Zona Mista: Naquele elenco você tinha muitos jovens como Juca, Rochemback, Lúcio, Diogo Rincón… você sente que o seu trabalho ajudou o Inter a virar uma grande fábrica de talentos no início dos anos 2000?

Zé Mário: O Inter sempre foi um clube formador de talentos. Eu dei continuidade ao lançamento desses talentos. Fico muito orgulhoso disso. Tenho certeza que de uma maneira ou de outra eu pude ajudar o Inter e aos jogadores a realizarem algo bom na carreira deles, principalmente a do Rochemback.

Zona Mista: Para fechar, Zé. Acredita que a semente que você plantou no Inter naqueles anos de 2000 e 2001, de alguma forma, pode ter ajudado nos grandes títulos que vieram a partir de 2006?

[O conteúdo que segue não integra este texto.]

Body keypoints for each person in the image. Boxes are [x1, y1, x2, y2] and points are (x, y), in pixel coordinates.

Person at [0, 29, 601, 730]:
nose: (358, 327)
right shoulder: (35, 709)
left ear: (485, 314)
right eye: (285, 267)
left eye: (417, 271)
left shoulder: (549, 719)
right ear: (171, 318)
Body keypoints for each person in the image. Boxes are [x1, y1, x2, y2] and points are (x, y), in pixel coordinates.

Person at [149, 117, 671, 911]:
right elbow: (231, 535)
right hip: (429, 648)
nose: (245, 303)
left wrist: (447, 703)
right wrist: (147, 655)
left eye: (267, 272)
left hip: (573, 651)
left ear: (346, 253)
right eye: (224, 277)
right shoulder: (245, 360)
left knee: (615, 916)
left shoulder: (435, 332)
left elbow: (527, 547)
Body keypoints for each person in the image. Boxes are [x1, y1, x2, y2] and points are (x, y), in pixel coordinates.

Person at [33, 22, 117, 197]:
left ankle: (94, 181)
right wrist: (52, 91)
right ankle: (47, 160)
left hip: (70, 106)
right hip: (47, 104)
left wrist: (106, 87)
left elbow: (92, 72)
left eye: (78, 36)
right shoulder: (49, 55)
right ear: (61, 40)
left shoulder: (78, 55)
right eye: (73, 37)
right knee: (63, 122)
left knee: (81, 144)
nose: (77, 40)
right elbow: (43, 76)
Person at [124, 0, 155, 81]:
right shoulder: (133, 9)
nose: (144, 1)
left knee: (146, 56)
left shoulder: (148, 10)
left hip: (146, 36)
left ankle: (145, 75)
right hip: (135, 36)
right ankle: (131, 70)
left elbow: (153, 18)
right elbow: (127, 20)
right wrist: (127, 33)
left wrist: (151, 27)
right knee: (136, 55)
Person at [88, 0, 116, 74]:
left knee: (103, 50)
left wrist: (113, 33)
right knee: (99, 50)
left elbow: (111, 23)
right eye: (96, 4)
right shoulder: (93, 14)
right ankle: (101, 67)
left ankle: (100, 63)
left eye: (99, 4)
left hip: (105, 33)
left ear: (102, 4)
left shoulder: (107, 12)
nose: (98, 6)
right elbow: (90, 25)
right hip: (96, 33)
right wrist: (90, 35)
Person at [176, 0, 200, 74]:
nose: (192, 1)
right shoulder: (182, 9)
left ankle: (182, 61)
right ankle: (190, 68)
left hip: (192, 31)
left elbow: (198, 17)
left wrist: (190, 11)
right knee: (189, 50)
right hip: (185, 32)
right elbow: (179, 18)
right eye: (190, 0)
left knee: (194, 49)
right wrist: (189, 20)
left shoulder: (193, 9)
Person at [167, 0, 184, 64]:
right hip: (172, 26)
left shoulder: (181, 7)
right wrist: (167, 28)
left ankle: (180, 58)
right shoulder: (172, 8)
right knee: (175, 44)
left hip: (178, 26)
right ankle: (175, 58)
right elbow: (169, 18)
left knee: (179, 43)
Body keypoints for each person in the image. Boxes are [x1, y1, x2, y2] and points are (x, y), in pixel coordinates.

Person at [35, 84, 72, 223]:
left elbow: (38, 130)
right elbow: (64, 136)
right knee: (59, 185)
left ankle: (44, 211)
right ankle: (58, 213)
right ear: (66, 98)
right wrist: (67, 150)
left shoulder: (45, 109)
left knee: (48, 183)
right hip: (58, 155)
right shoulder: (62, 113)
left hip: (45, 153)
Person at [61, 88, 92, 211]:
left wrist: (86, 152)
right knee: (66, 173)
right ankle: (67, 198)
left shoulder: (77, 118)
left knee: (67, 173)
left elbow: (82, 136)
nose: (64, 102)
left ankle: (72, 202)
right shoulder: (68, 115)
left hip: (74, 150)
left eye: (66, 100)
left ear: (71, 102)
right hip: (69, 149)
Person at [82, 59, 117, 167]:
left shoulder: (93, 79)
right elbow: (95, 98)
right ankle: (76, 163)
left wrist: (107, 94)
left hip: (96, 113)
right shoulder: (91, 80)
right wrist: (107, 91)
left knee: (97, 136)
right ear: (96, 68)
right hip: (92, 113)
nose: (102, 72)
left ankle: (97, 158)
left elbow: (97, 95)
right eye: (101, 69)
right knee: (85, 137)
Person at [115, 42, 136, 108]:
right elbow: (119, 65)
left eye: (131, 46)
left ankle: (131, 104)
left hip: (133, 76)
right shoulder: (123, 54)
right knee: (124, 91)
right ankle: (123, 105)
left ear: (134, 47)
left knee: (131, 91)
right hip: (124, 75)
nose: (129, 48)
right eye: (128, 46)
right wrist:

Zé Mário: Sem dúvida o trabalho feito trouxe algum benefício, principalmente para o clube. Os títulos conseguidos depois tiveram uma grande parcela do Fernando Miranda. Como agora, mais recentemente, o trabalho que o Bandeira de Melo fez no Flamengo. Isso vai dar certo sempre. Quem trabalha com os pés no chão, planta para o futuro. O que o Fernando Miranda e o Bandeira de Melo fizeram tinha que ser copiado por todos os presidentes de clubes espalhados pelo Brasil. O trabalho da comissão técnica e dos jogadores também foi importante para o futuro. Eu fui sacrificado (demitido) para o bem do projeto e não pelo trabalho. São coisas que só quem estava lá dentro pode entender sobre a minha demissão. Mesmo depois de demitido, o meu carinho pelo Fernando Miranda aumentou porque a honestidade e o sacrifício que fez pelo Inter são para poucos homens. Recebo, até hoje, muitos elogios pelo trabalho que fiz no Internacional. Uma coisa interessante é que sempre que me encontrei na rua com torcedores do Grêmio fui muito bem tratado. Todos brincavam comigo com muito respeito. Nem com a imprensa dai eu tive problemas (risos). Isso me dá orgulho do dever cumprido. Queria aproveitar e mandar um abraço a todos os torcedores gaúchos.